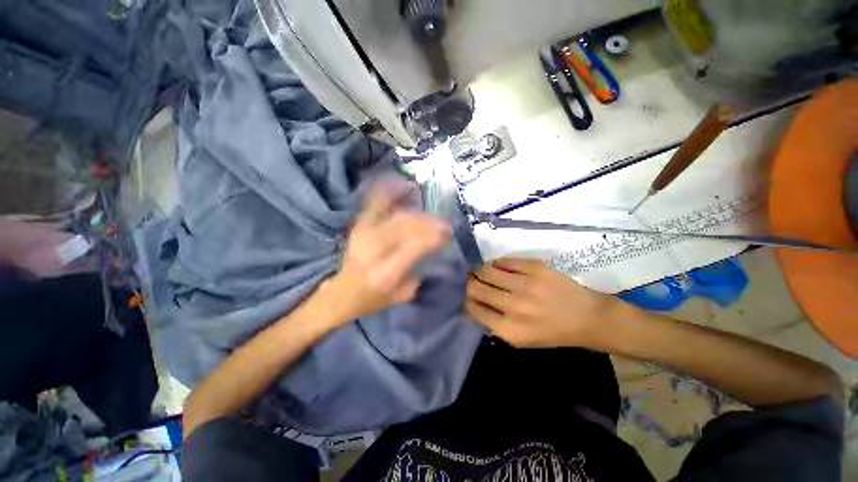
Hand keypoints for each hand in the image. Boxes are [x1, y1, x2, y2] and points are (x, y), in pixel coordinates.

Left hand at [321, 184, 451, 323]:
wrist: (342, 293)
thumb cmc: (373, 299)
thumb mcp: (402, 296)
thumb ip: (420, 273)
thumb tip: (434, 247)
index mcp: (387, 271)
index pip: (415, 246)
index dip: (435, 236)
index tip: (448, 233)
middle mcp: (374, 249)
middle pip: (407, 226)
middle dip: (429, 222)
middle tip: (443, 224)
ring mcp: (364, 234)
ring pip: (397, 215)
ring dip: (418, 212)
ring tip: (431, 215)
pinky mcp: (359, 226)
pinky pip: (376, 202)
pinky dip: (390, 191)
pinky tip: (404, 185)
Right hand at [466, 258, 622, 347]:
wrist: (587, 318)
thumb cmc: (551, 332)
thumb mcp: (520, 340)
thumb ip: (493, 324)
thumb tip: (472, 304)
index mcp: (508, 329)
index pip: (472, 308)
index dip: (465, 298)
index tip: (464, 293)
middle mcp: (513, 306)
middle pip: (476, 288)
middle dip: (468, 282)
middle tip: (467, 278)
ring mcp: (525, 284)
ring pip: (487, 271)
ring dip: (479, 270)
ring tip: (478, 270)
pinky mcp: (535, 268)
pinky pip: (505, 261)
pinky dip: (497, 263)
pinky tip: (497, 266)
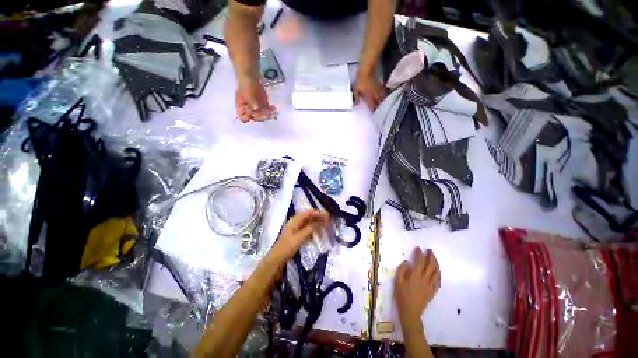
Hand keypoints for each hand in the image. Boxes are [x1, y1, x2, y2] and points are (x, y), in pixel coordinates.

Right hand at [235, 79, 275, 121]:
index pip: (243, 118)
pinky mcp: (264, 107)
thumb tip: (255, 109)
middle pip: (255, 118)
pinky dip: (271, 110)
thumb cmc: (246, 86)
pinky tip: (273, 107)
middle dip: (260, 116)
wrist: (251, 79)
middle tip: (264, 111)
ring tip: (270, 109)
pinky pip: (268, 111)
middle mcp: (249, 112)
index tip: (252, 111)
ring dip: (267, 114)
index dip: (248, 117)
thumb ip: (251, 102)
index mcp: (241, 109)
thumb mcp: (247, 93)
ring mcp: (257, 110)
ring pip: (262, 116)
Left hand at [273, 210, 329, 258]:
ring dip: (317, 224)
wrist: (277, 259)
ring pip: (309, 223)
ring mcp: (296, 228)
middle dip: (319, 218)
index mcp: (295, 220)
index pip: (308, 212)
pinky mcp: (297, 235)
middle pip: (309, 217)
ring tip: (326, 226)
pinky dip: (313, 230)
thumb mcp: (300, 237)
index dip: (318, 213)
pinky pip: (307, 230)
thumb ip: (310, 228)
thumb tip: (321, 222)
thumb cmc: (288, 246)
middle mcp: (296, 222)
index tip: (327, 215)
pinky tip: (319, 233)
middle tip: (329, 220)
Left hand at [353, 73, 386, 110]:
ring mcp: (378, 90)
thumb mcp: (355, 90)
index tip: (372, 113)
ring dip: (381, 101)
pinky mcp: (380, 85)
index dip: (372, 110)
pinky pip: (383, 92)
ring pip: (382, 98)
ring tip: (380, 104)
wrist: (366, 70)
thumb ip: (355, 98)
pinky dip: (383, 95)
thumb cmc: (360, 81)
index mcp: (369, 97)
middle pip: (378, 103)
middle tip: (377, 110)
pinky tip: (383, 96)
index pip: (372, 106)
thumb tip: (355, 104)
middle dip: (377, 107)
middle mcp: (375, 94)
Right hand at [394, 248, 440, 326]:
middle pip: (430, 266)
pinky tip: (437, 271)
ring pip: (436, 273)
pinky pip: (438, 281)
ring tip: (434, 258)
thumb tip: (407, 262)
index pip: (420, 262)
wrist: (410, 311)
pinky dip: (438, 273)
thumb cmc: (401, 295)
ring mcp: (430, 286)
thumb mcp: (397, 281)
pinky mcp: (432, 291)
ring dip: (436, 264)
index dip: (419, 254)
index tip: (418, 248)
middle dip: (430, 257)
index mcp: (415, 276)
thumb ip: (402, 270)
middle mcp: (425, 279)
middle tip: (429, 250)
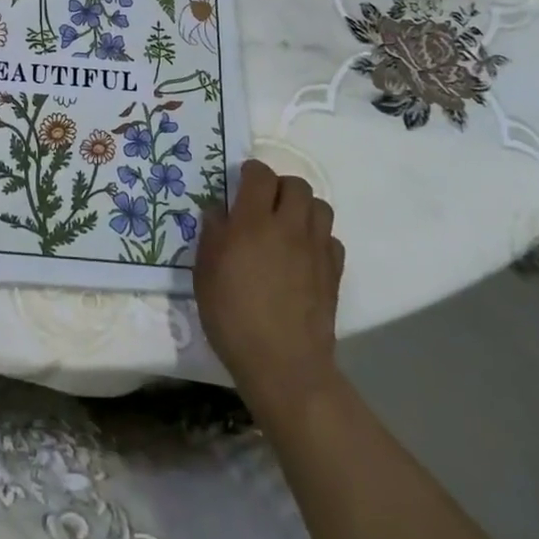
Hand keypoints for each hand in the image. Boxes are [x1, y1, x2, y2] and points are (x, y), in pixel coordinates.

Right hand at [194, 159, 343, 416]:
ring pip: (320, 206)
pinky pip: (332, 239)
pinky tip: (304, 256)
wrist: (283, 364)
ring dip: (303, 209)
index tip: (240, 185)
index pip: (260, 174)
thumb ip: (212, 234)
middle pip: (296, 184)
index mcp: (253, 221)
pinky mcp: (334, 272)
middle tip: (264, 206)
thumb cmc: (233, 317)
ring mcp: (316, 249)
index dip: (250, 173)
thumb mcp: (205, 272)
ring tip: (287, 226)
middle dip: (280, 187)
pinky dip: (319, 239)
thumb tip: (219, 210)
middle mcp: (288, 226)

────────

Write out each line of the listing above, exactly, from its first line to the line holding "thumb tip: (434, 247)", inclusive. Skip the pictures.

RESPONSE FOR THIS EXERCISE =>
Hand keypoints for each hand in the image. Boxes are [x1, y1, x2, y2] and points are (x, y), in pixel coordinates.

Left hand at [321, 184, 451, 323]:
wrist: (342, 293)
thumb cmc: (373, 299)
thumb mcp: (402, 296)
thumb ip: (420, 273)
thumb tip: (434, 247)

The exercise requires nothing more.